Acting Assistant Secretary for Health Karen DeSalvo and Centers for Medicare & Medicaid Services' acting administrator Andy Slavitt offer contrasting outlooks when it comes to the future of healthcare.
Speaking at a panel discussion at the 2016 HIMSS conference on electronic health records and interoperability, Slavitt described how DeSalvo's upbeat disposition counters his Eeyore-style realism.
"She works with the technology community, which is making tons of progress," he joked. "I've been spending the last few months hearing from physicians trying to use technology, I think they affect my mood just a little bit."
The gulf in the two executives' perspective isn't the result of personal foibles, but is instead representative of the gaps in user-centered IT in the healthcare sphere.
DeSalvo and Slavitt have teamed to craft policies that provide for the free flow of electronic health records across an ocean of IT systems. The challenge has been trying to get the expansive private sector to design systems that can share the data across platforms.
"We are still at a stage where technology often hurts rather than helps physicians providing better care," Slavitt said. "We are committed to taking a page out of the consumer technology playbook at CMS and using a user-centered approach to design a policy.
"Understanding what we want from technology first means understanding how we provide care and receive care in America, where the consumer is more diverse, more mobile and more demanding than ever before."
Citing CMS's work to change physicians' payment structures to a merit-based payment system under 2015's Medicare Access and CHIP Reauthorization Act, Slavitt said doctors in eight focus groups told him they were hamstrung when using current EHR software.
"Physicians are hampered and frustrated by the lack of interoperability," he said, "but it's more practical than that. I don't think anybody but we policy people actually use the word interoperability regularly. It's usually, 'I can't track my patient's referral' or 'I sent them to the hospital and I don't know what happened.'"

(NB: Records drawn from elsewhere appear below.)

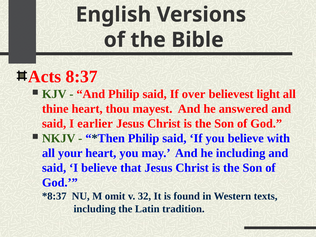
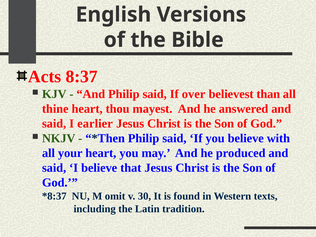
light: light -> than
he including: including -> produced
32: 32 -> 30
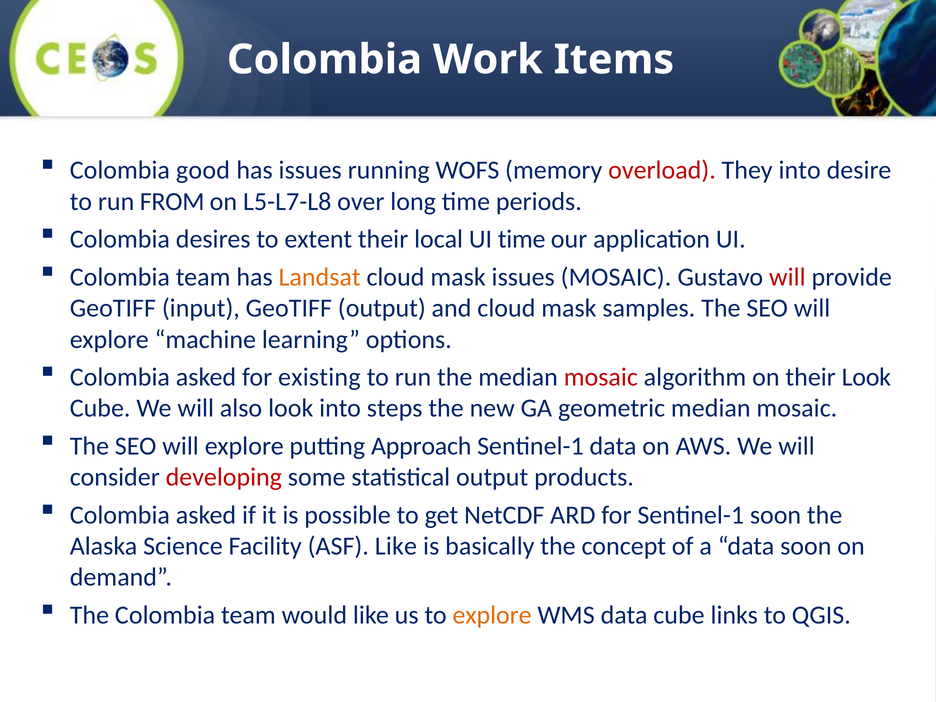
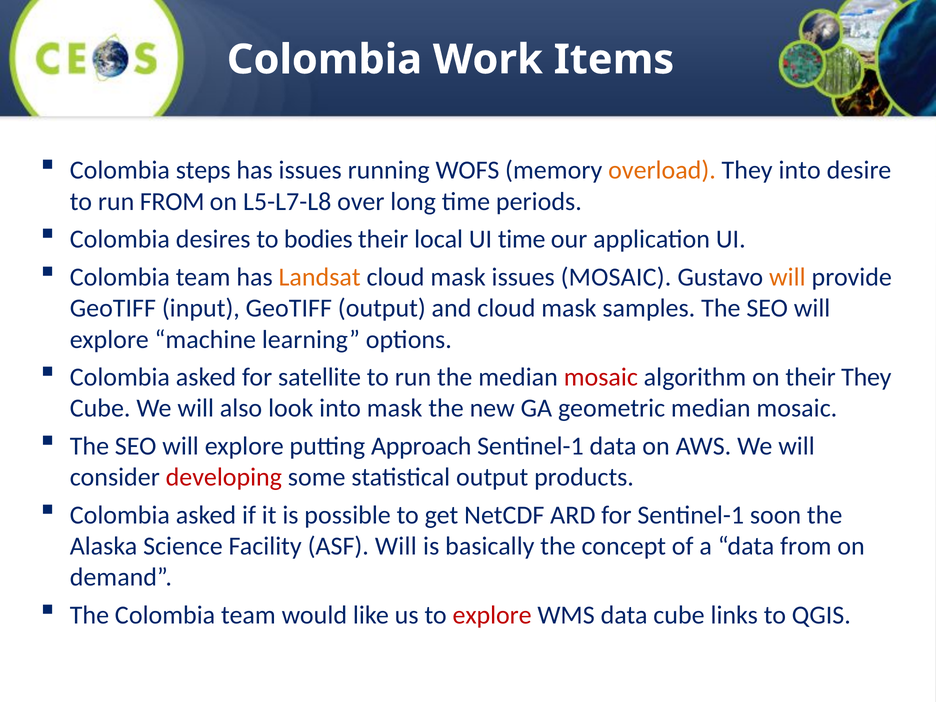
good: good -> steps
overload colour: red -> orange
extent: extent -> bodies
will at (787, 277) colour: red -> orange
existing: existing -> satellite
their Look: Look -> They
into steps: steps -> mask
ASF Like: Like -> Will
data soon: soon -> from
explore at (492, 615) colour: orange -> red
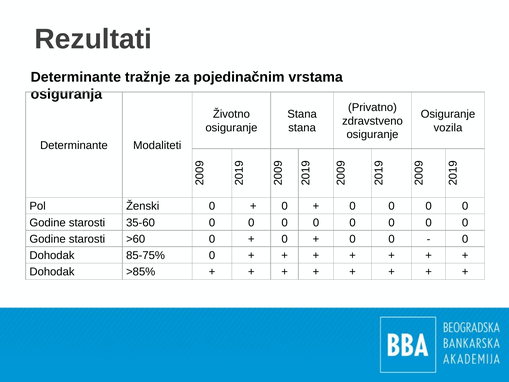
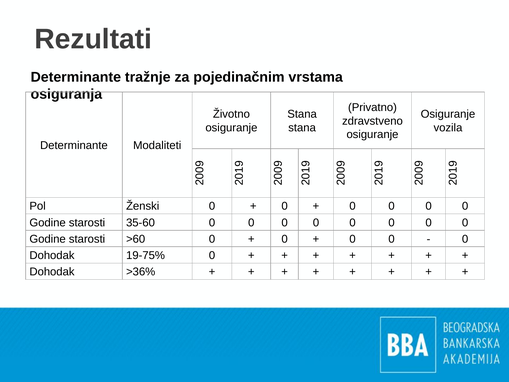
85-75%: 85-75% -> 19-75%
>85%: >85% -> >36%
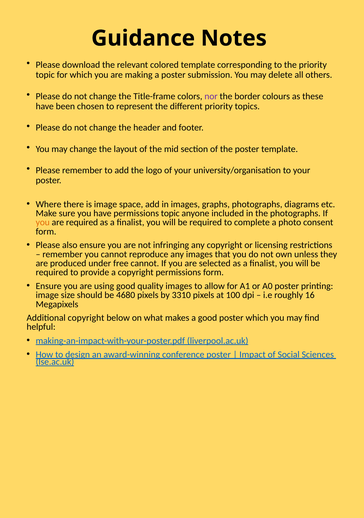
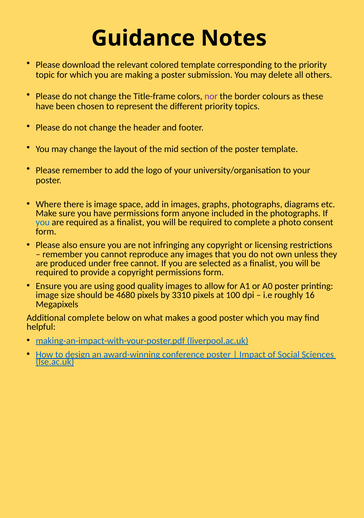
have permissions topic: topic -> form
you at (43, 222) colour: orange -> blue
Additional copyright: copyright -> complete
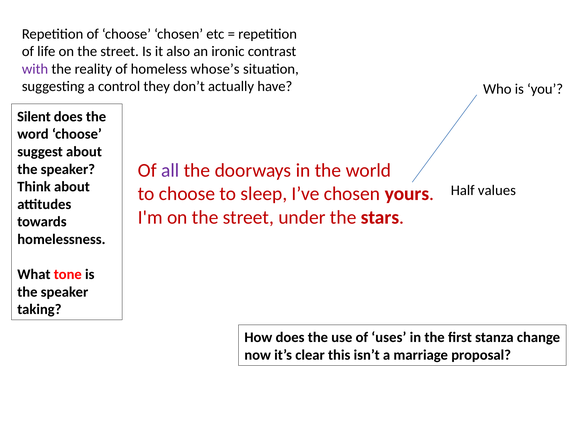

So in comes DeSalvo and the Office of the National Coordinator for Health Information Technology, which has just released a rule that expands its certification powers for EHR programs, as well as new challenge grants for app funding. DeSalvo said that the private sector has to step up in its role as an interoperability collaborator.

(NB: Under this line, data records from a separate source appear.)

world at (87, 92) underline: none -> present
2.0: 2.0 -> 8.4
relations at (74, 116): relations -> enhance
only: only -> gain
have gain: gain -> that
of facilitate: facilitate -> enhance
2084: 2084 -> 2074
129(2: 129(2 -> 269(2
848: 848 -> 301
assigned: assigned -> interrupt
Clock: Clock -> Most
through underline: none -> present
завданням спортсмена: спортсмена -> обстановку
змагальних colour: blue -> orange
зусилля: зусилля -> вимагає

"We're working to see that as federal partners, we are giving clear signals to the private sector that we really want to see this new open, connected community of health," she said. "That we expect the health IT system to get on the same language. We want to get over that artificial barrier and always want to keep putting the consumer at the center."
The goal has helped inspire an interoperability pledge from several private sector stakeholders, announced by Secretary for Health and Human Services Sylvia Burwell.

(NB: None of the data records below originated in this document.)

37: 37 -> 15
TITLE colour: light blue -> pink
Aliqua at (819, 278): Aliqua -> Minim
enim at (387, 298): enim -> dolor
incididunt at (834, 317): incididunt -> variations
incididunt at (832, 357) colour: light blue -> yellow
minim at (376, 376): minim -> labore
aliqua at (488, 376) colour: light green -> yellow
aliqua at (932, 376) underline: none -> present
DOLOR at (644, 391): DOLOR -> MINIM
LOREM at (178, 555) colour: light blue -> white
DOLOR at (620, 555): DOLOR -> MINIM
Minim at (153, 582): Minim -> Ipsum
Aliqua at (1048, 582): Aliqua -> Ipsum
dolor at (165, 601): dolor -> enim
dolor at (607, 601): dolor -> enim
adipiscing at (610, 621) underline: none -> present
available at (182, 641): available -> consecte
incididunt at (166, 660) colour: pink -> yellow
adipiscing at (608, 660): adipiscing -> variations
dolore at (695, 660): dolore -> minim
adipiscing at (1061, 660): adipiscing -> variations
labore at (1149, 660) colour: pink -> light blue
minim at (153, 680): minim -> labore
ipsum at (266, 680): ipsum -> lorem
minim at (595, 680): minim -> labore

Both Slavitt and DeSalvo said the pledge was integral to ensuring that providers shift the proprietary ownership of information from the private sector to the patient, but companies need to take bigger collaborative role make sure the data gets through.
"There has to be a private sector commitment to a greater good," Slavitt said. "Regulations like those that require open [application program interface] can help and they're vital. But frankly, there are just too many ways to step in the way of true interoperability. No regulation can anticipate all of them."